Please restate each entry that appears below word for word, without its pictures.

═══

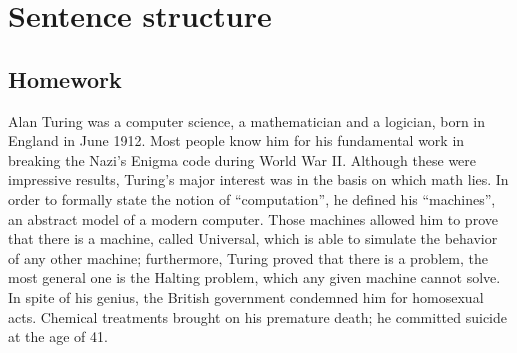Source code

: 
\chapter{Sentence structure}

\section{Homework}

Alan Turing was a computer science, a mathematician and a logician,
born in England in June 1912. Most people know him for his
fundamental work in breaking the Nazi's Enigma code during World War
II. Although these were impressive results, Turing's major interest was in
the basis on which math lies.  In order to formally state the notion
of ``computation'', he defined his ``machines'', an abstract model of
a modern computer. Those machines allowed him to prove that there
is a machine, called Universal, which is able to simulate the behavior of
any other machine; furthermore, Turing proved that there is a
problem, the most general one is the Halting problem, which any 
given machine cannot solve. 
In spite of his genius, the British government condemned him for
homosexual acts. Chemical treatments brought on his premature death;
he committed suicide at the age of 41.
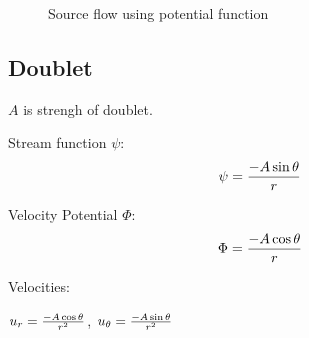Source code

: \begin{figure}[h]
\begin{center}
\end{center}
\caption{Source flow using potential function}
\label{planarsourceflow}
\end{figure}


\subsection{Doublet}

$A$ is strengh of doublet.

Stream function $\psi$:
$$\psi = {-A \sin\theta \over r}$$

Velocity Potential $\Phi$:
$$\Phi = {-A\cos\theta \over r}$$

Velocities:

$u_r = {-A \cos\theta \over r^2}$, $u_\theta = {-A \sin\theta \over r^2}$


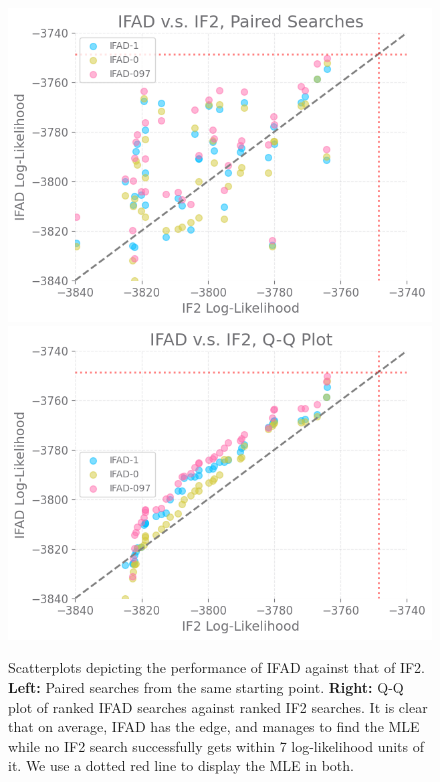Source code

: \documentclass{article}
\begin{document}
\begin{figure}[htbp!]
    \centering
    \includegraphics[scale=0.53]{../imgs/095/pairs.png}
    \includegraphics[scale=0.53]{../imgs/095/qq.png}
    \caption{Scatterplots depicting the performance of IFAD against that of IF2. \textbf{Left:} Paired searches from the same starting point. \textbf{Right:} Q-Q plot of ranked IFAD searches against ranked IF2 searches. It is clear that on average, IFAD has the edge, and manages to find the MLE while no IF2 search successfully gets within 7 log-likelihood units of it. We use a dotted red line to display the MLE in both. }

    \label{fig:scatter}
\end{figure}
\end{document}
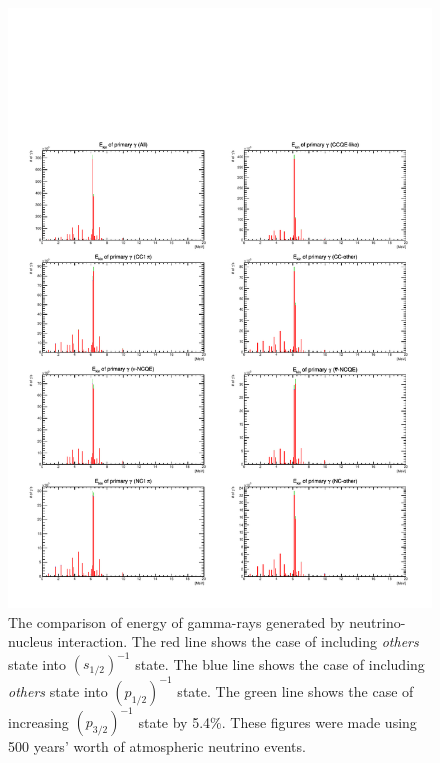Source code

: \begin{figure}[h]
	\centering
	\includegraphics[width=16cm]{PDF/NEUT/Comparison/gamma/EnePri}
	\caption[The comparison of energy of gamma-rays generated by neutrino-nucleus interaction]{
	The comparison of energy of gamma-rays generated by neutrino-nucleus interaction.
	The red line shows the case of including \textit{others} state into $(s_{1/2})^{-1}$ state.
	The blue line shows the case of including \textit{others} state into $(p_{1/2})^{-1}$ state.
	The green line shows the case of increasing $(p_{3/2})^{-1}$ state by 5.4\%.
	These figures were made using 500 years' worth of atmospheric neutrino events.
	}\label{Comp_gammaEnePri}
\end{figure}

═══

▸ **Task result**
Source code

: 
\chapter{Sentence structure}

\section{Homework}

Alan Turing was a computer science, a mathematician and a logician,
born in England in June 1912. Most people know him for his
fundamental work in breaking the Nazi's Enigma code during World War
II. Although these were impressive results, Turing's major interest was in
the basis on which math lies.  In order to formally state the notion
of ``computation'', he defined his ``machines'', an abstract model of
a modern computer. Those machines allowed him to prove that there
is a machine, called Universal, which is able to simulate the behavior of
any other machine; furthermore, Turing proved that there is a
problem, the most general one is the Halting problem, which any 
given machine cannot solve. 
In spite of his genius, the British government condemned him for
homosexual acts. Chemical treatments brought on his premature death;
he committed suicide at the age of 41.
Source code

: \begin{figure}[h]
\begin{center}
\end{center}
\caption{Source flow using potential function}
\label{planarsourceflow}
\end{figure}


\subsection{Doublet}

$A$ is strengh of doublet.

Stream function $\psi$:
$$\psi = {-A \sin\theta \over r}$$

Velocity Potential $\Phi$:
$$\Phi = {-A\cos\theta \over r}$$

Velocities:

$u_r = {-A \cos\theta \over r^2}$, $u_\theta = {-A \sin\theta \over r^2}$


Source code

: \documentclass{article}
\begin{document}
\begin{figure}[htbp!]
    \centering
    \includegraphics[scale=0.53]{../imgs/095/pairs.png}
    \includegraphics[scale=0.53]{../imgs/095/qq.png}
    \caption{Scatterplots depicting the performance of IFAD against that of IF2. \textbf{Left:} Paired searches from the same starting point. \textbf{Right:} Q-Q plot of ranked IFAD searches against ranked IF2 searches. It is clear that on average, IFAD has the edge, and manages to find the MLE while no IF2 search successfully gets within 7 log-likelihood units of it. We use a dotted red line to display the MLE in both. }

    \label{fig:scatter}
\end{figure}
\end{document}
Source code

: \begin{figure}[h]
	\centering
	\includegraphics[width=16cm]{PDF/NEUT/Comparison/gamma/EnePri}
	\caption[The comparison of energy of gamma-rays generated by neutrino-nucleus interaction]{
	The comparison of energy of gamma-rays generated by neutrino-nucleus interaction.
	The red line shows the case of including \textit{others} state into $(s_{1/2})^{-1}$ state.
	The blue line shows the case of including \textit{others} state into $(p_{1/2})^{-1}$ state.
	The green line shows the case of increasing $(p_{3/2})^{-1}$ state by 5.4\%.
	These figures were made using 500 years' worth of atmospheric neutrino events.
	}\label{Comp_gammaEnePri}
\end{figure}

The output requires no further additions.